If you’ve ever measured something twice, like the width of a doorway, and got two different answers, you know how annoying it can be. Now imagine you’re a physicist and what you’re measuring tells you basic things about the universe. There are many such examples. For example, we can’t seem to get consistent measurements of how long neutrons live outside the nucleus.
But some of these are the so-called ” Hubble constant, is a measure of how fast the universe is expanding. It was measured using information from the cosmic microwave background to obtain a single value. And when we measured it using the apparent distances to objects in our current universe, we got values that differed by about 10 percent. As far as anyone can tell, there’s nothing wrong with either measure, and there’s no obvious way to get consent.
Researchers have now made a third independent measurement of the universe’s expansion by tracking the behavior of the supernova through gravitational lensing. When first discovered, this lens produced four images of her as a supernova. But after some time, a fifth star appears, and its time dilation is affected by the expansion of the universe, the Hubble constant.
inconsistent constant
The Hubble constant is a measure of the expansion of the universe, as it has units of kilometers per second per megaparsec. That is, every second, every megaparsec of the universe expands by a constant kilometer. Another way to think about this is in terms of a relatively stationary object 1 megaparsec away. In other words, it moves a few kilometers away every second.
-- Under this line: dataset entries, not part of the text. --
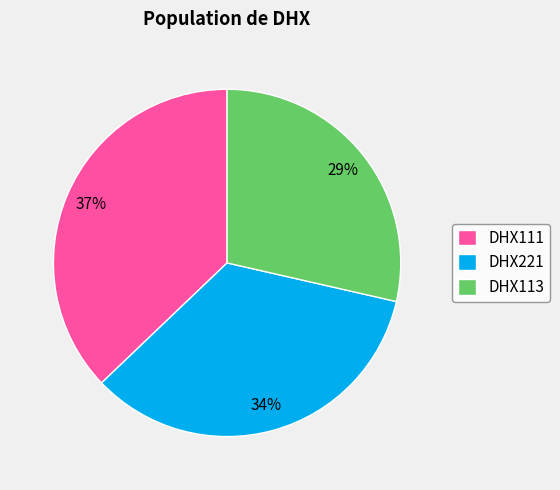

Is it true that DHX113 is 29% of the pie?

True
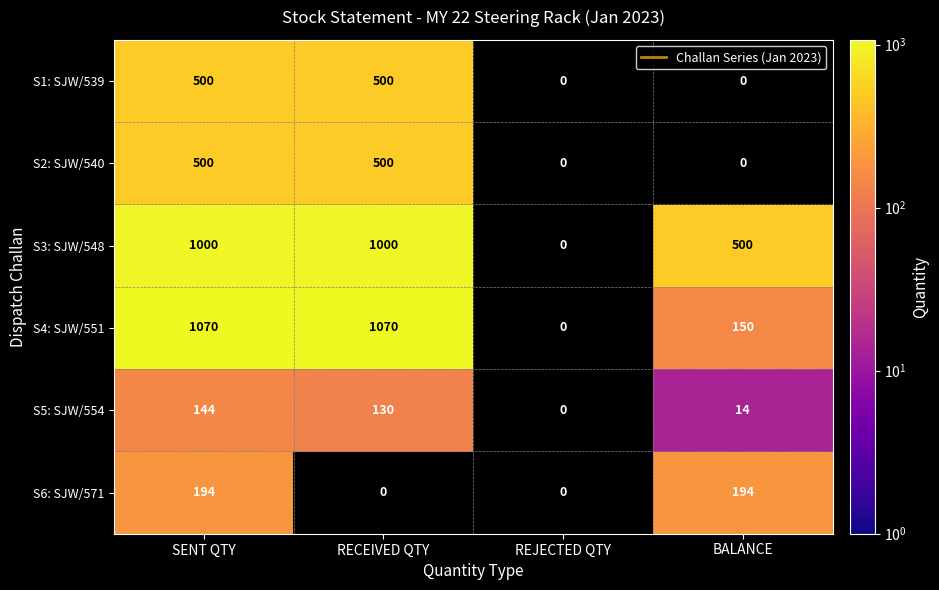

The value of S4: SJW/551 at SENT QTY is 441. True or false?

False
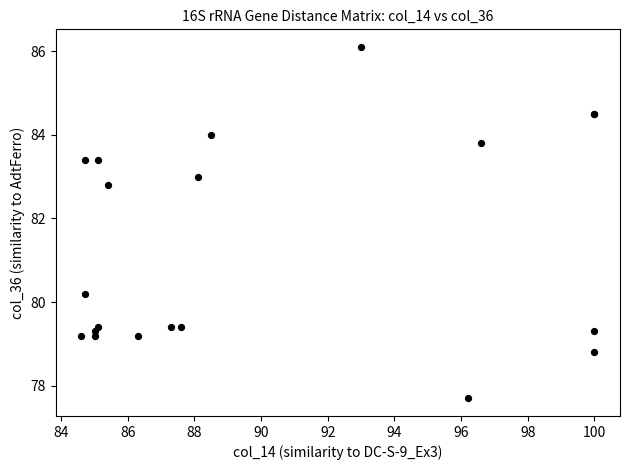

What Y value in the scatter plot is closest to 81?

80.2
How many kilos? That is the question. Measurements of the cosmic microwave background using the Planck satellite yielded a value of 67 km/s Mpc. Results done by tracking a distant supernova yield a value of 73 km/s Mpc. I’m not sure why these measurements are different, or if there’s some technical issue I haven’t identified yet. However, it is considered to be an important open question.
New research includes a third method of measuring distance that is independent of the other two. It relies on gravitational lensing, where space-time distortions caused by massive objects act as lenses that magnify background objects. It is not a perfect optical quality lens, so there may be some distortion or unevenness. This causes light from background objects to take different paths to Earth, and a single object can appear in several different locations dispersed around the lens.
On a cosmological scale, these paths may require light to travel very different distances to reach Earth. And since light travels at a finite speed, it means we can see a single object the same way when viewed from different angles. times. Last year, for example, researchers identified a single Hubble Space Telescope image that captured the supernova at three different times after the explosion.
A new study focuses on a similar supernova first identified in 2014. Now called SN Lefsdal, named after the astronomer who first proposed using a lens explosion to make measurements. When first detected, distant SN Refsdal was lensed by her galaxy cluster called MACS J1149.6 + 2223, creating four different images of her. However, a study of the lens formed by MACS J1149.6+2223 quickly found that an additional image would be produced approximately one year later.
Those predictions turned out to be correct. Images taken in late 2015 identified his fifth image of the event, created by gravitational lensing.